Last year my brother - a doctor and father of two infant girls - was placed on dialysis and put on the kidney waiting list. My mother went through the tests to see if she was able to be a donor and the emotional turmoil of finding she was unsuitable because of aneurisms on her own kidneys.
At that point I put my hand up. Further blood tests showed I was not compatible with my brother. At this stage, my mother told the surgeon she was willing to take the risk and wished them to proceed.
On the day of the operation, I watched my mother first wheeled into theatre with my Dad holding her hand and trying to be strong. It was the first time I had ever seen my father cry. I then watched my brother being wheeled into surgery. Saying goodbye to my brother and my mother; knowing the risks, was probably one of the hardest things I have ever had to do. The memory will be ingrained forever.

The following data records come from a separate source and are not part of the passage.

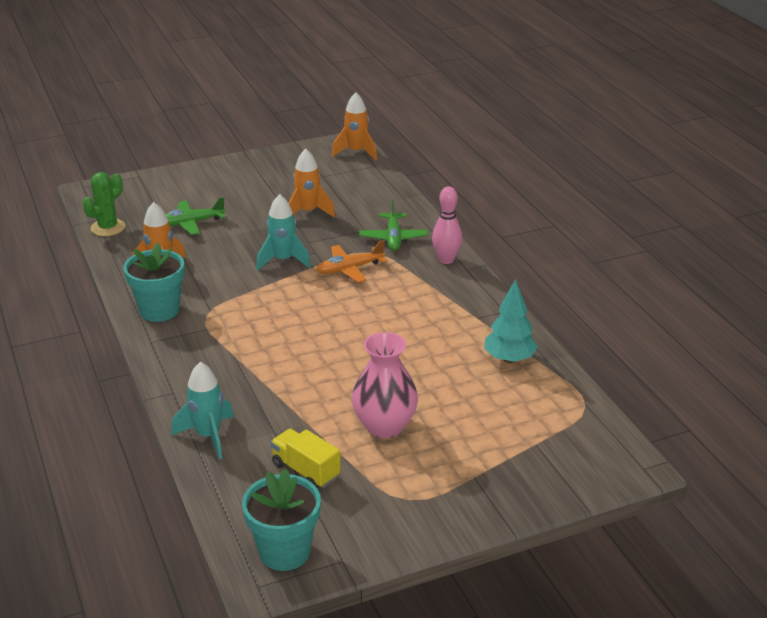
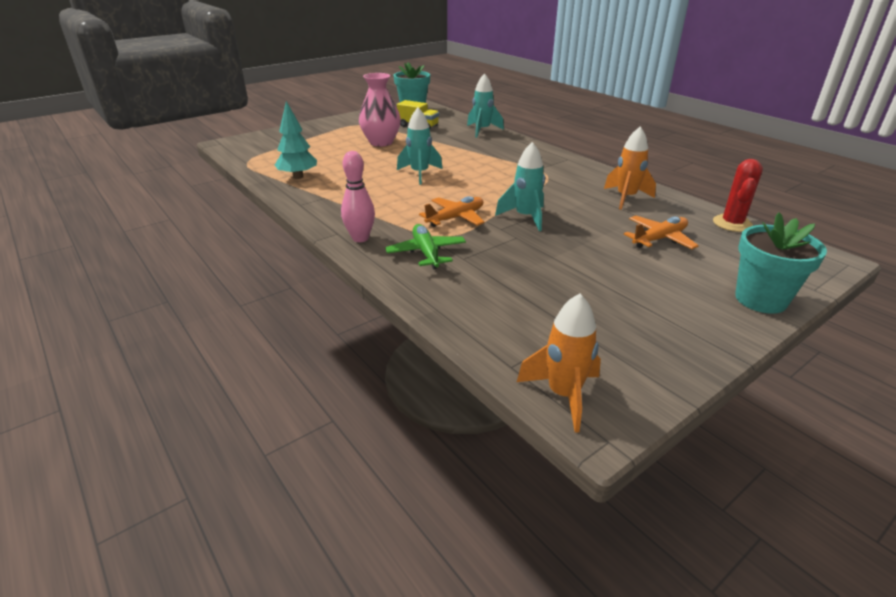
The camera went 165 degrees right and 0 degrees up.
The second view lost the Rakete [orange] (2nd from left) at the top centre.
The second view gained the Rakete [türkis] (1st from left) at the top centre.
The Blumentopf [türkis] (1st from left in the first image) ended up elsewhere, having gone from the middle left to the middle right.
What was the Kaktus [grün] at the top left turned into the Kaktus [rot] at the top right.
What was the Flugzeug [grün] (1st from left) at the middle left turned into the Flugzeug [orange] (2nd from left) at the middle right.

My mother survived. My brother is doing well now and who knows, in another 17 years organ donation may not be required.
Organ donation saves lives. Two kidneys could save two people. Two lungs another two. A liver another life. Spleen, another life. One life could equally save six other people and give them a standard of living that they have not had before.
I have a friend whose mother passed away and donated her organs. The daughter met the recipient of some of her mother's organs. She said the response was over- whelming and now feels a very strong connection to the organ recipients.
Don't let Andy be the only person in the country fighting for the rights of every other New Zealander. My heart goes out to Andy and to his family and his courage in fighting a system that believes in saving lives but is also quick to take it away.
Put yourself into Andy's shoes. I've been there. I know.